Title: Dream of a Rarebit Fiend
Year: 1906
Director: Edwin S. Porter
Country: US
Language: N/A
When cinema was short and silent much of their inspiration, surprisingly, came from comic strips. The popularity of trick and effects heavy pictures meant that if your comic was oddball and ripe with imagination that it would likely be produced into cinema. Winsor McCay, a pioneering cartoonist and animator, launched his strip in 1904. Edwin S. Porter, of Great Train Robbery fame, would use this material to create a hit.
A trippy movie, Dream of a Rarebit Fiend it's about a man who has a bad dream after consuming a large meal.
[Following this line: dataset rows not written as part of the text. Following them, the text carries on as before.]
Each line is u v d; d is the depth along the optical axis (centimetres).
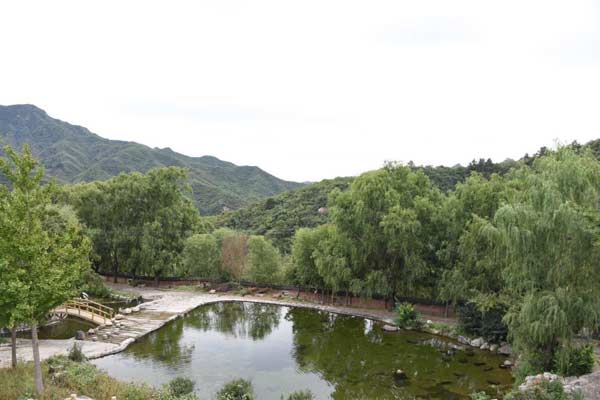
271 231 6969
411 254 3216
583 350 1819
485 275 2728
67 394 1491
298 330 2994
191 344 2602
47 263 1402
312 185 9238
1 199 1407
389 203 3372
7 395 1406
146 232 4416
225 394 1678
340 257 3466
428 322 2981
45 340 2519
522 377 1866
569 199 1767
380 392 1889
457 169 7831
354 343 2666
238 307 3747
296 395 1647
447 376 2086
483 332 2552
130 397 1552
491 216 2941
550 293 1745
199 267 4550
Director Edwin S. Porter was not comfortable with the star system that began to emerge with the dawn of the 1910s. He preferred the more technical aspect of film-making and thus made pictures that would require a lot of hands-on special effects work. Double exposures, miniatures and other camera trickery show that the man knew his craft and was able to be simultaneously creative and innovative. Few cinema-goers would have seen a picture like this.
Porter does a great job at imitating the look, tone and atmosphere of the original comic strips. Using a distinct style totally unlike the trick films of France and Britain, I found the camera perfectly emulated a sense of whimsy and wonder. Dream of a Rarebit Fiend for the Edison studios, although there is no evidence to suggest it was the studios' biggest hit of that year.
I liked this picture, and I'll certainly agree that it's one of the best pictures of early silent cinema. A fun film, I particularly enjoyed the part where the bed flies over the city, dragging our main character behind.